U.S. Ag Secretary Tom Vilsack

U.S. Ag Secretary Tom Vilsack

U.S. Agriculture Secretary Tom Vilsack is describing 2014 as a year of big challenges, big issues and big accomplishments for farming. The former Iowa governor says one of the biggest challenges for farmers and ranchers was the effect of supply and demand on markets and prices.

A smaller supply of pork and beef led to higher prices and some consumers turning to other food choices. “And a bumper crop of other commodities brought the prices from fairly high levels down to levels that could potentially trigger some of the safety net programs at USDA in terms of the Farm Bill,” Vilsack said.

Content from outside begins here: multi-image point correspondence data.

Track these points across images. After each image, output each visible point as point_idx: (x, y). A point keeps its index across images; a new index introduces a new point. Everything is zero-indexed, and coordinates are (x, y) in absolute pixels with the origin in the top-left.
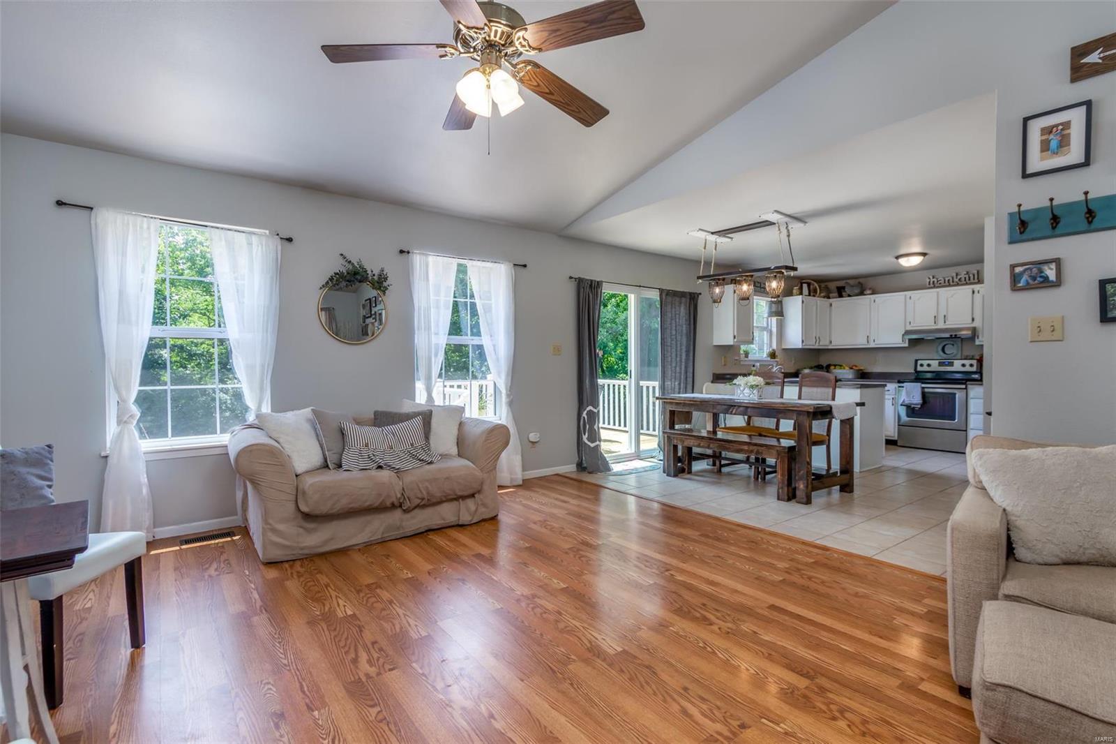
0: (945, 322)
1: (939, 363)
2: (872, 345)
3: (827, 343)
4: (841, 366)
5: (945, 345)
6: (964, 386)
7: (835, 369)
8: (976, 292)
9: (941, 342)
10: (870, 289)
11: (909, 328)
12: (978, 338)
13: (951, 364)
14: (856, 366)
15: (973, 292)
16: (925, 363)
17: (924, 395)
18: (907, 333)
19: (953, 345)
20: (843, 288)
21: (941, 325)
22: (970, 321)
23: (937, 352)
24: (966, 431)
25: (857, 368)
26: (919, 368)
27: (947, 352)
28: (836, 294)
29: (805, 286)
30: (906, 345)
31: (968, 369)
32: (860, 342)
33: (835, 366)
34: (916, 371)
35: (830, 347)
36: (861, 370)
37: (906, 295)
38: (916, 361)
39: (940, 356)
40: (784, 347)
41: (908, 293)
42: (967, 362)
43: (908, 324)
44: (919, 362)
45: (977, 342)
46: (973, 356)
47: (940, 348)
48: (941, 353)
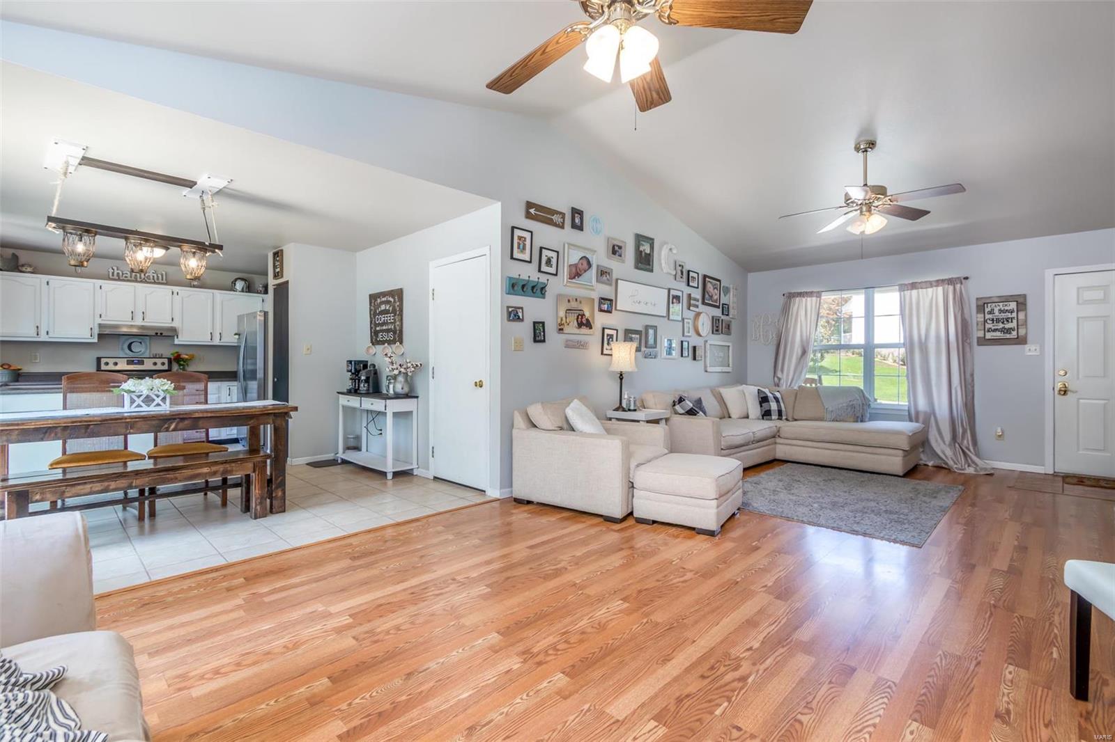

Those other commodities that dropped in price included two of the biggest crops in Iowa — corn and soybeans.

One of the bigger accomplishments and challenges of 2014 was implementing the new Farm Bill. Vilsack believes the USDA did a remarkable job of instituting so many of the complex provisions of the new law. “Starting with the Disaster Assistance Program….now 465,000 producers receiving over 4.2 billion dollars of assistance. The development of the dairy margin protection program. The new safety net programs. The agricultural risk coverage program. New crop insurance opportunities for specialty crops,” Vilsack said.

One of the good things about the Farm Bill, according to Vilsack, was the way it got passed. “It underscores what can happen when people are willing to compromise, when people are willing to find middle ground as we were able to work with Republicans and Democrats on both sides in the House and in the Senate to try to ultimately get this bill done and the President signed the bill in February of 2014,” Vilsack said.

The Ag Secretary believes President Obama’s executive action on immigration this past November could help farmers keep the workers they need. Vilsack estimates it will impact up to 400,000 individuals who are working in agriculture.

As for 2015, Vilsack says trade will be critically important for creating new and expanded opportunities for U.S. agriculture and rural America. Vilsack says those opportunities include gaining access to huge, growing and lucrative Asian markets that represent one third of all world trade.